▸ INSTRUCTIONS TO FOLLOW
From the line that contains "serving tray: present" down to the final line below, please repeat each line exactly and nothing more, with no pictures.

[Images with changed objects]
________

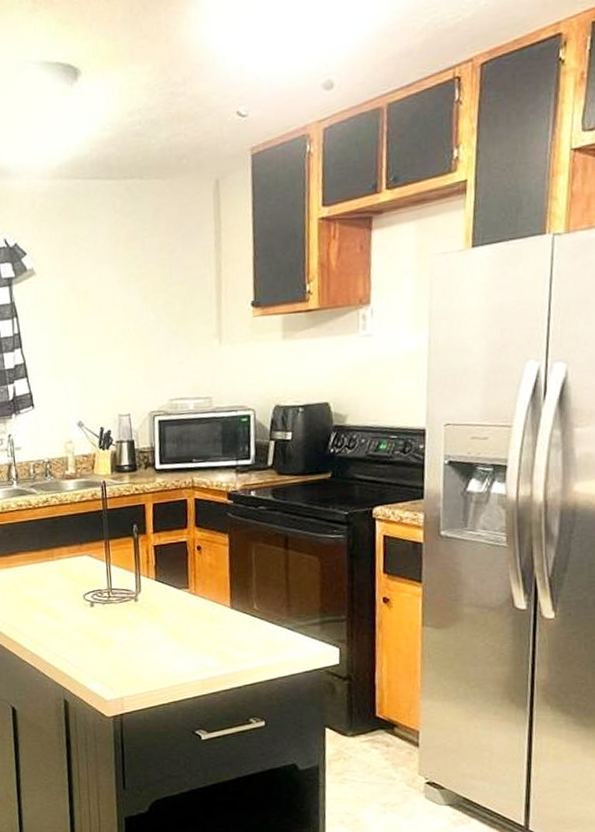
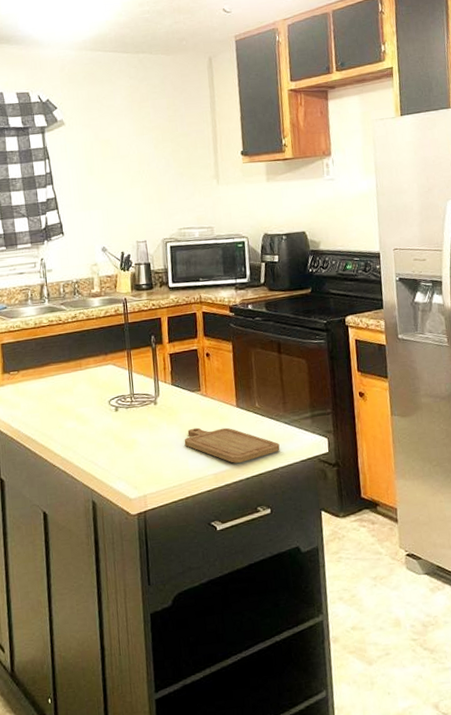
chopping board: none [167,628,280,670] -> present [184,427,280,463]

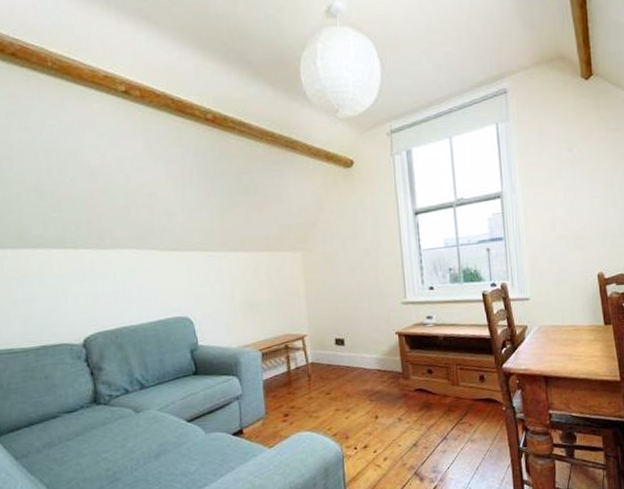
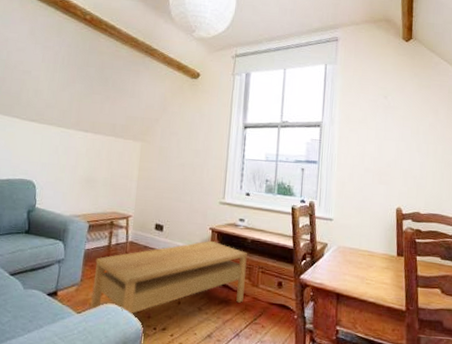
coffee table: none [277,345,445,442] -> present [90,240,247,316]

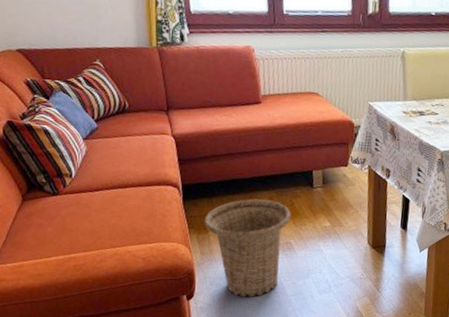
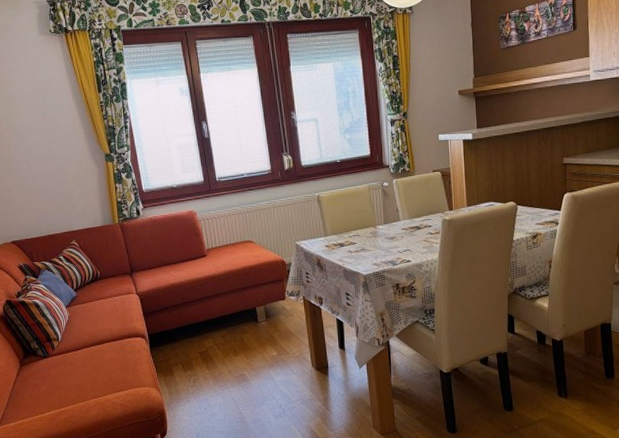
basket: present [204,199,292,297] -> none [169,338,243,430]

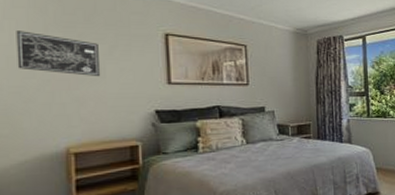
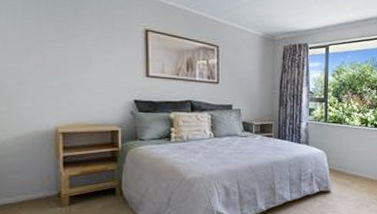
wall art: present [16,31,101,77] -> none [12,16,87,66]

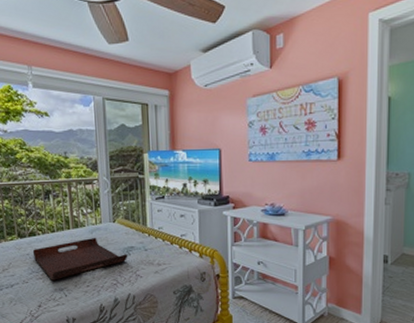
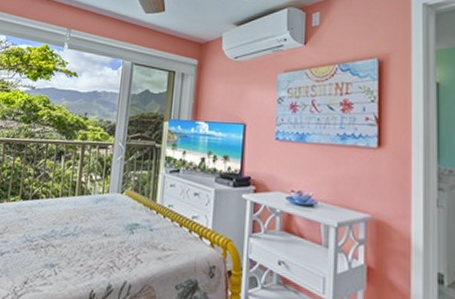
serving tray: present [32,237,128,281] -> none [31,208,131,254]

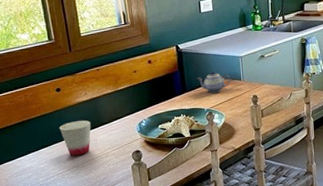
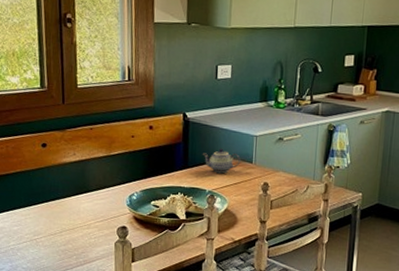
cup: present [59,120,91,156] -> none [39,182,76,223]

________

▸ TASK ANSWER
serving tray: present [32,237,128,281] -> none [31,208,131,254]

cup: present [59,120,91,156] -> none [39,182,76,223]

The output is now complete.